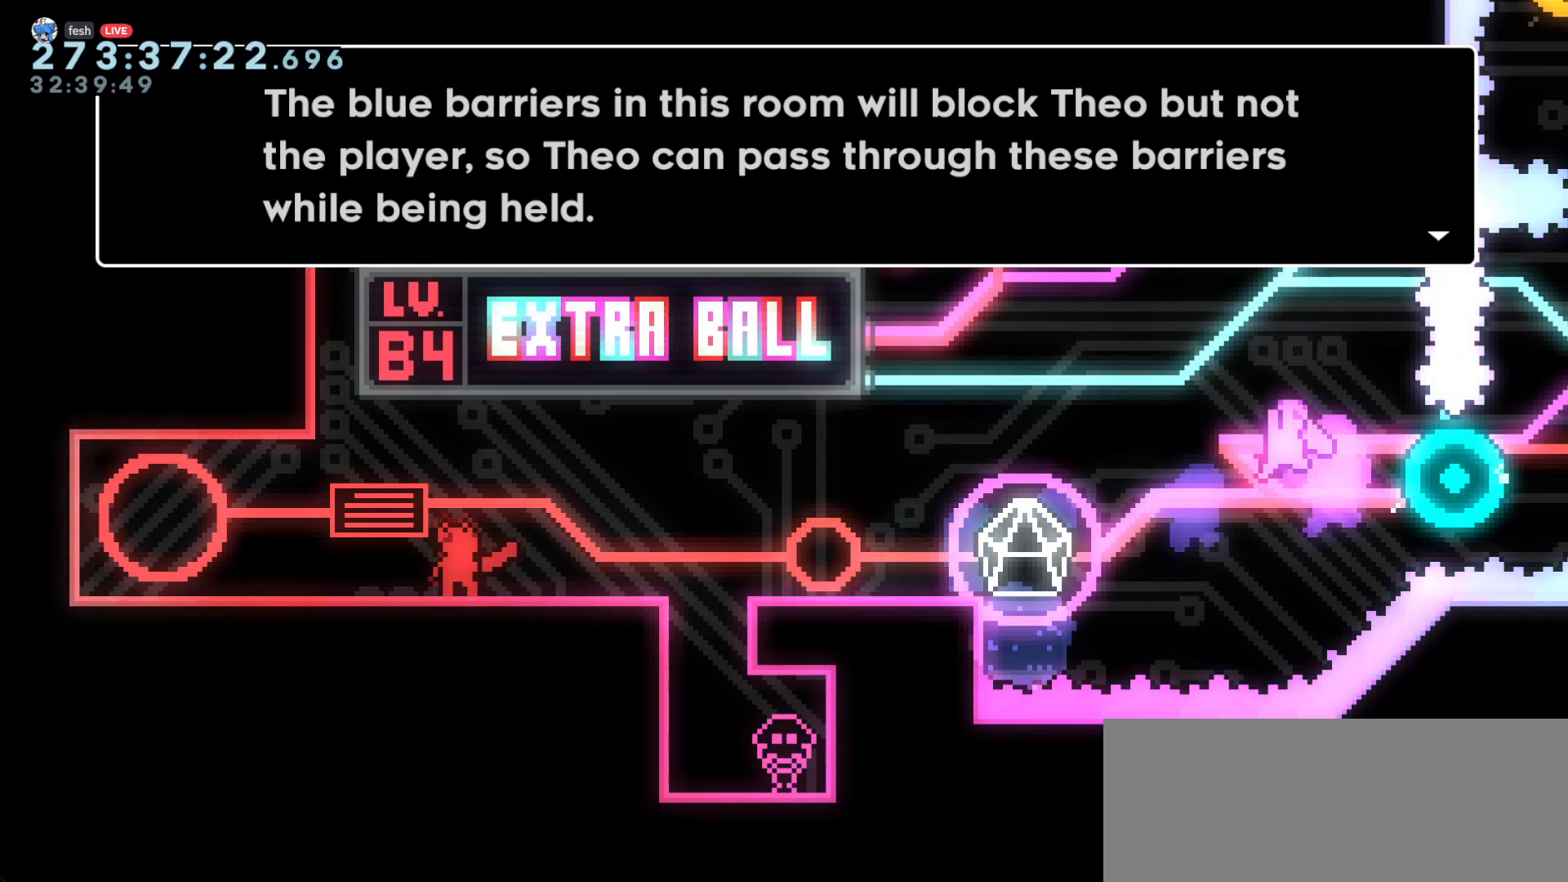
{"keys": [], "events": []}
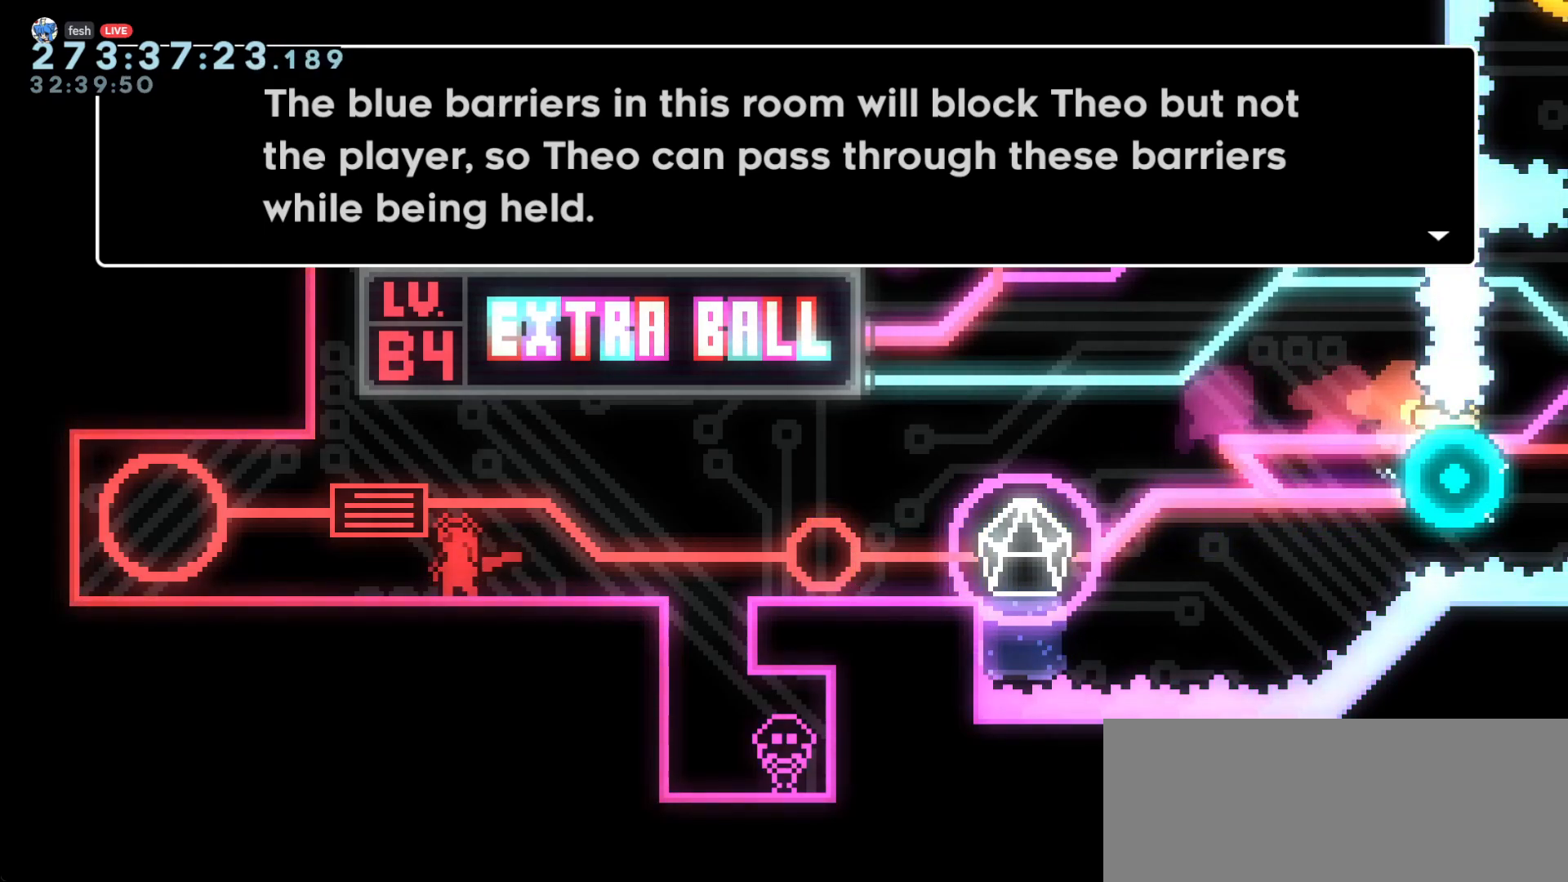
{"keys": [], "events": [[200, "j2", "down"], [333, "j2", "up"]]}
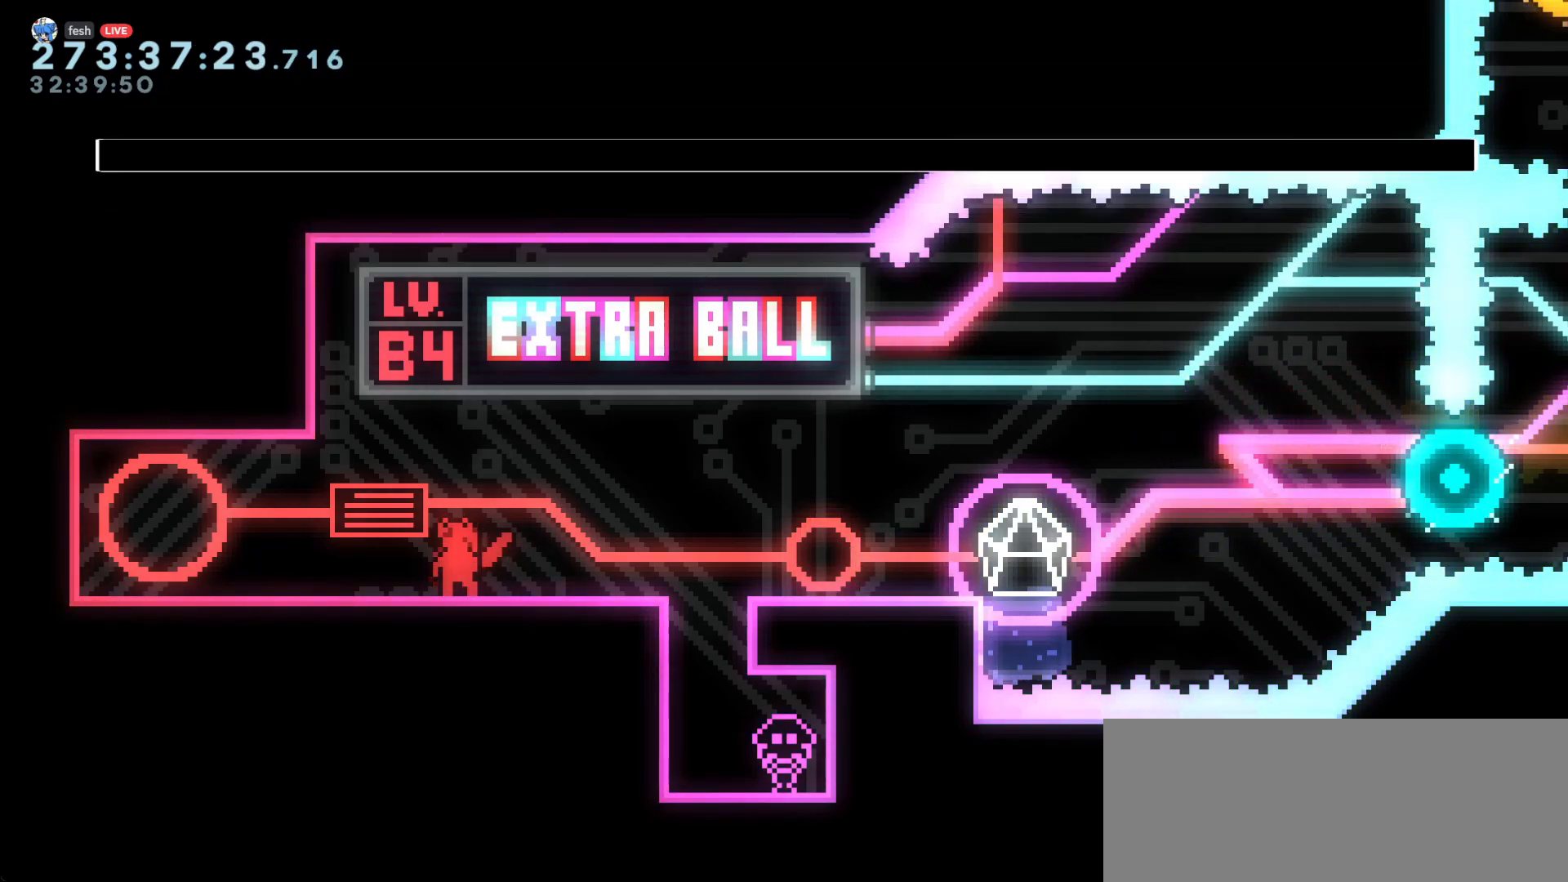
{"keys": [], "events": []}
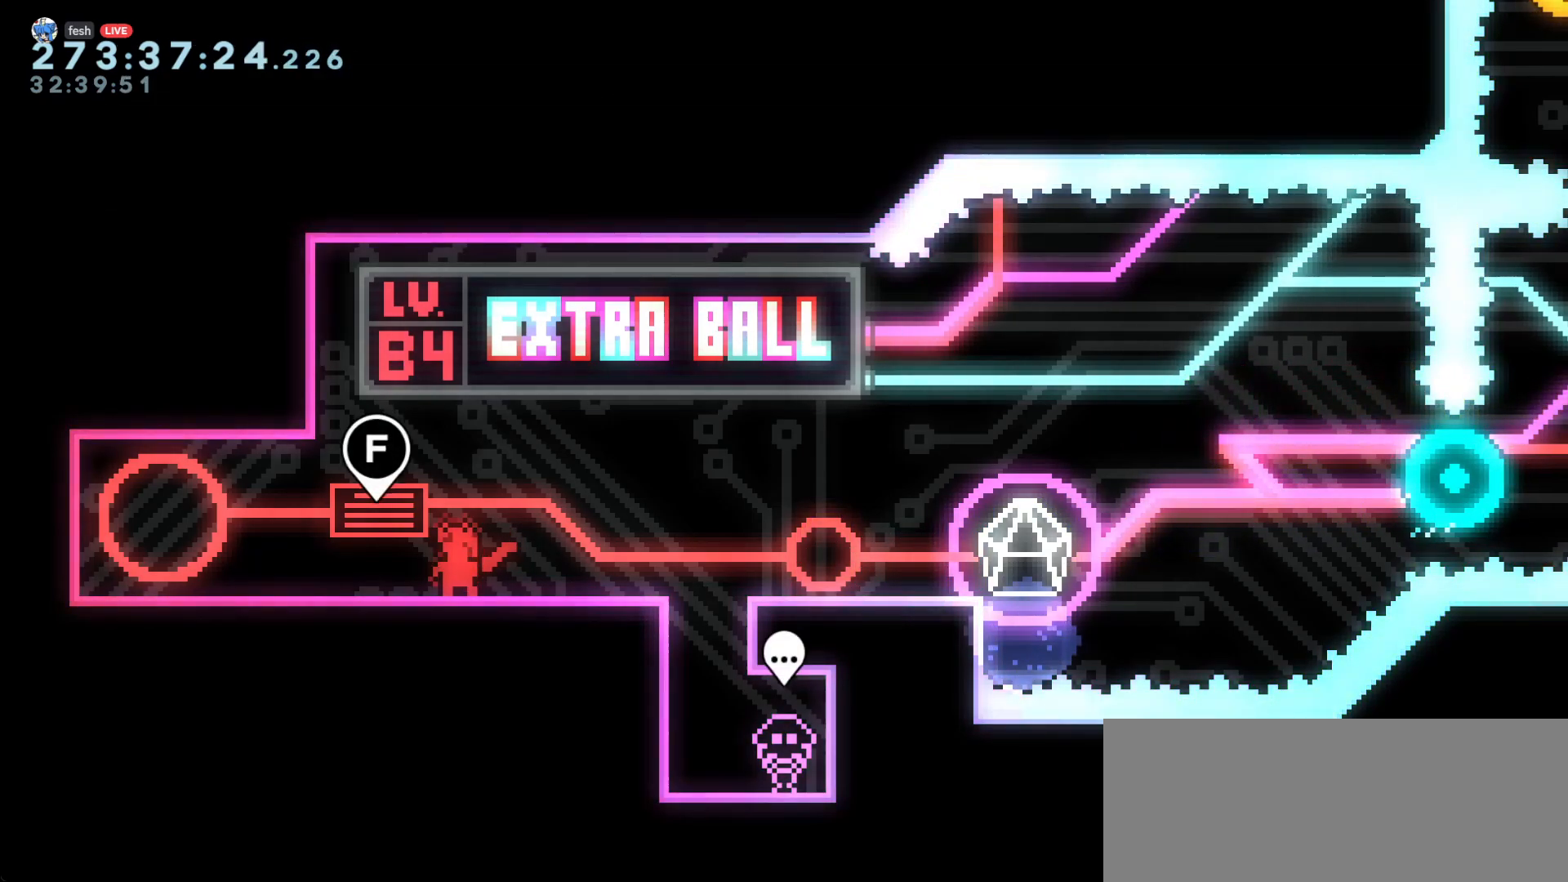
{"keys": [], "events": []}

====================

Word for word, restate all of the material above except its pictures.

{"keys": [], "events": []}
{"keys": [], "events": [[200, "j2", "down"], [333, "j2", "up"]]}
{"keys": [], "events": []}
{"keys": [], "events": []}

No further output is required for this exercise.